● **EXERCISE DESCRIPTION**
The reply should hold only the lines from the one with "792 131 4.12" through the end of the data, each given exactly.

*** Block opens ***

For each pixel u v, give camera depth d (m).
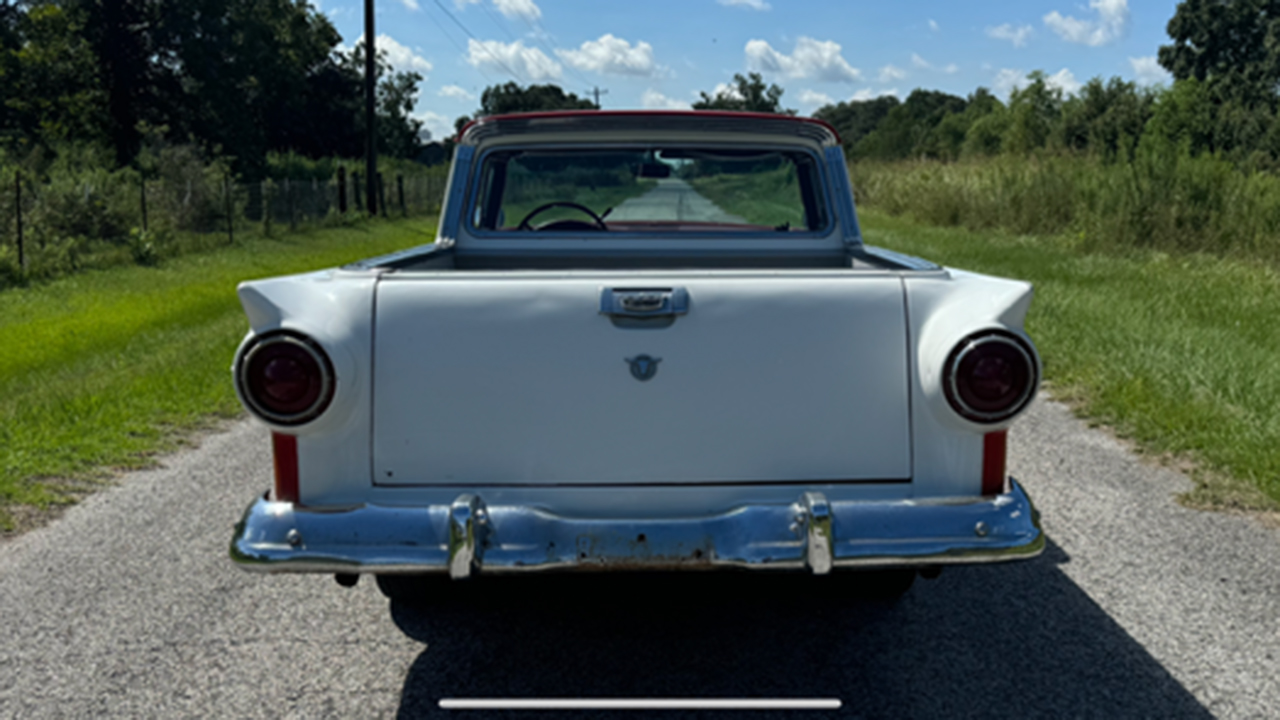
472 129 4.11
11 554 4.12
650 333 2.53
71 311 11.20
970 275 2.72
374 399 2.53
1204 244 13.54
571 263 4.22
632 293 2.51
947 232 19.83
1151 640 3.20
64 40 38.06
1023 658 3.09
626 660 3.14
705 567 2.47
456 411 2.54
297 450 2.54
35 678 3.03
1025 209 18.55
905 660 3.10
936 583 3.73
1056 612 3.44
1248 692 2.85
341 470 2.55
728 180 4.23
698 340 2.53
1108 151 19.06
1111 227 14.54
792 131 4.12
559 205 4.28
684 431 2.54
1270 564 3.82
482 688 2.96
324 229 24.70
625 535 2.47
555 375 2.53
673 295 2.51
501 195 4.25
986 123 59.34
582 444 2.54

*** Block closes ***

● **SOLUTION TO THE EXERCISE**
792 131 4.12
559 205 4.28
684 431 2.54
1270 564 3.82
482 688 2.96
324 229 24.70
625 535 2.47
555 375 2.53
673 295 2.51
501 195 4.25
986 123 59.34
582 444 2.54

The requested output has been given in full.